## [Work task]
Pick each line containing "Beauty" out of the records.

## [Exercise input]
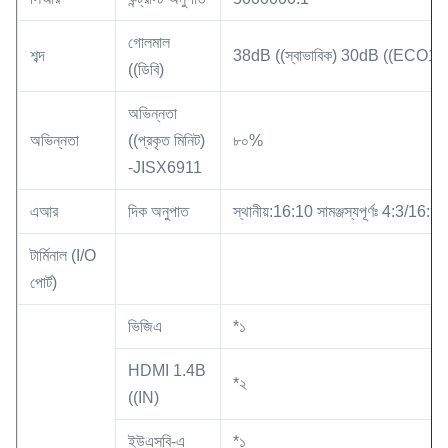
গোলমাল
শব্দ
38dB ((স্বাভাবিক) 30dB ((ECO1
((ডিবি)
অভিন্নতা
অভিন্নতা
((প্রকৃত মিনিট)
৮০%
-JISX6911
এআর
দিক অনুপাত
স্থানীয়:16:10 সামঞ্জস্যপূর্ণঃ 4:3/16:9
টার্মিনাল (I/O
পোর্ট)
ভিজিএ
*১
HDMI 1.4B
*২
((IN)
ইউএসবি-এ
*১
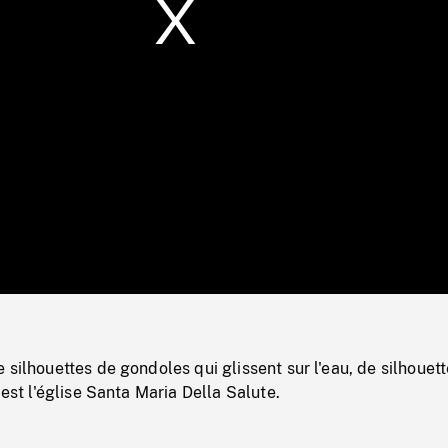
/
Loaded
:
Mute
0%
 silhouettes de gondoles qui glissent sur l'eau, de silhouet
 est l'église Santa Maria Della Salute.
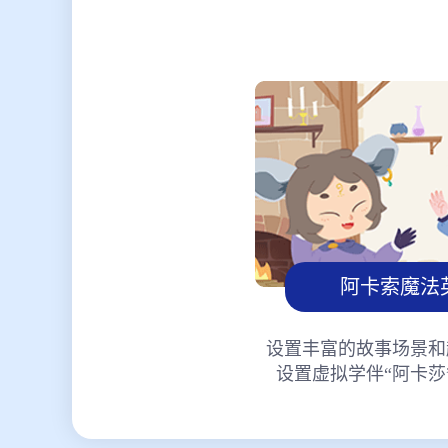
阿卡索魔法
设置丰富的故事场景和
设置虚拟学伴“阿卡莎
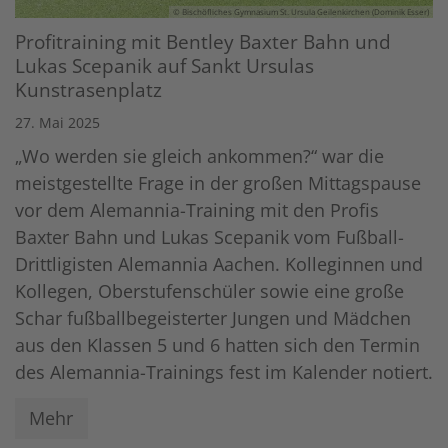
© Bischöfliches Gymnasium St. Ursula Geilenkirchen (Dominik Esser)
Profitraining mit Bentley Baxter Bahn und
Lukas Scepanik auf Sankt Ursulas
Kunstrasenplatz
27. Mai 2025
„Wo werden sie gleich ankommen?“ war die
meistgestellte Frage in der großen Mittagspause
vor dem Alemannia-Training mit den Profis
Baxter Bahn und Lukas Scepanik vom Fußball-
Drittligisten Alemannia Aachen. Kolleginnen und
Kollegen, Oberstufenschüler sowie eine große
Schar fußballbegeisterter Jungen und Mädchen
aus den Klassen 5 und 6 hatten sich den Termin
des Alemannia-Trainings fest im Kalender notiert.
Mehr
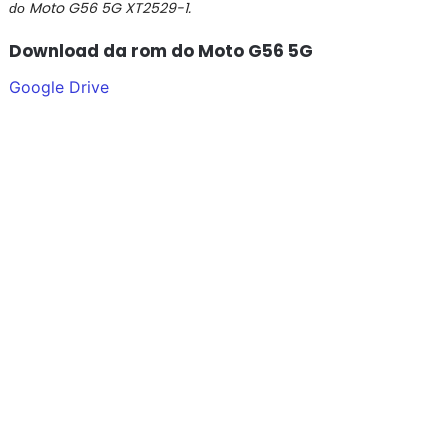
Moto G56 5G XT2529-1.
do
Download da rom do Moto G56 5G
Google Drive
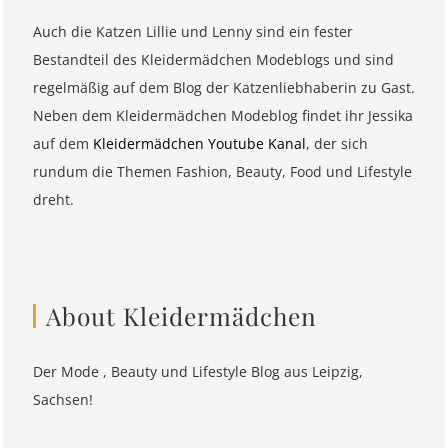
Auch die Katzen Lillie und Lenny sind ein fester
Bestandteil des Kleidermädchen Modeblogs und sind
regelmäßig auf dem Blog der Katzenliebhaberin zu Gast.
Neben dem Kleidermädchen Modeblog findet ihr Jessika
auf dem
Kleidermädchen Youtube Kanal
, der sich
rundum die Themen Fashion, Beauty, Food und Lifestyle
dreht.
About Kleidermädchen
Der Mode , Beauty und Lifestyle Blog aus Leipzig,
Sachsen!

## [Response for this exercise]
rundum die Themen Fashion, Beauty, Food und Lifestyle
Der Mode , Beauty und Lifestyle Blog aus Leipzig,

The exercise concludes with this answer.